= Donald Tomalia =

American chemist (born 1938)

Donald A. Tomalia (born September 5, 1938) is an American chemist who is known as one of the early discoverers of dendrimers.

==Biography==
Tomalia earned an undergraduate degree from the University of Michigan, a master's degree from Bucknell University and a Ph.D. in physical organic chemistry from Michigan State University. He worked at Dow Chemical for many years as a research scientist then moved to the Michigan Molecular Institute as a Senior Lead Scientist. In 1979, Tomalia first reported on the synthesis of dendrimers, which have been used in nanotechnology and pharmaceuticals. The first dendrimer synthesis was noted by winning the Leonardo da Vinci Prize (Paris, 1996).

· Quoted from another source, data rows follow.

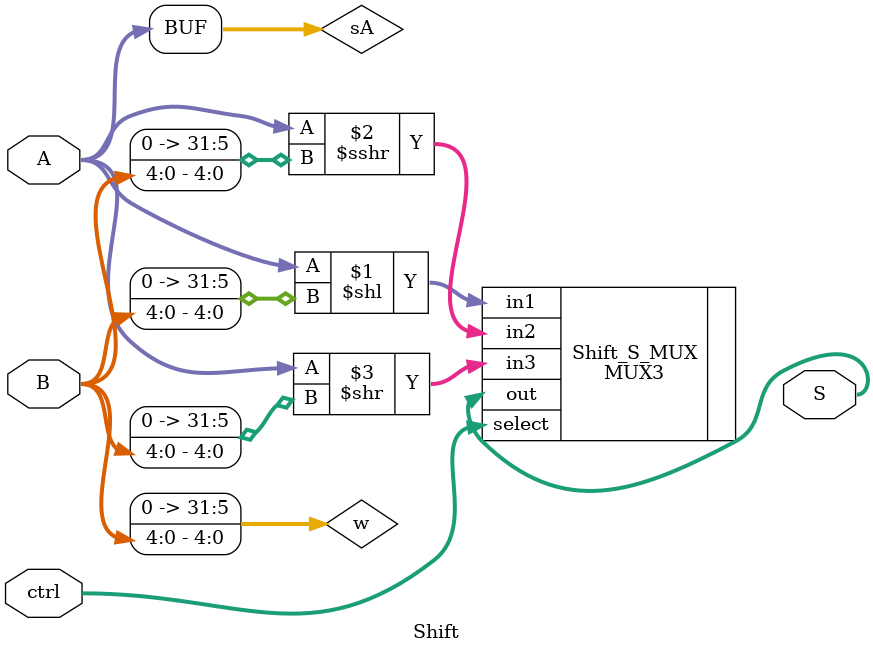
<source format=v>
/*
 * File: ALU.Shift.v
 * "Shiftal" calculating unit
*/
module Shift (
    input[31:0]     A,
    input[31:0]     B,
    input[1:0]      ctrl,
    output[31:0]    S
);
    wire[31:0] w = {{27{1'b0}}, B[4:0]};
    wire signed[31:0] sA = A;
    MUX3#(32)Shift_S_MUX(
        .in1(A << w), .in2(sA >>> w), .in3(A >> w),
        .select(ctrl), .out(S)
    );
endmodule
</source>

In 1990, he joined the Michigan Molecular Institute (MMI) as Professor and Director of Nanoscale Chemistry &Architecture (1990–1999). In 1992, Tomalia founded his own company, Dendritech. The company was purchased by Dow Chemical a few years later. Tomalia was the scientific director of the Center for Biologic Nanotechnology at the University of Michigan Medical School. In 2001, Tomalia started Dendritic NanoTechnologies at Central Michigan University; Starpharma of Australia provided seed money for the venture and Dow took an equity position a few years later.

In 2010, Tomalia founded NanoSynthons, LLC, in Mount Pleasant, Michigan. In 2016, he was named a fellow of the American Association for the Advancement of Science. He has been named a Thomson Reuters Citation Laureate.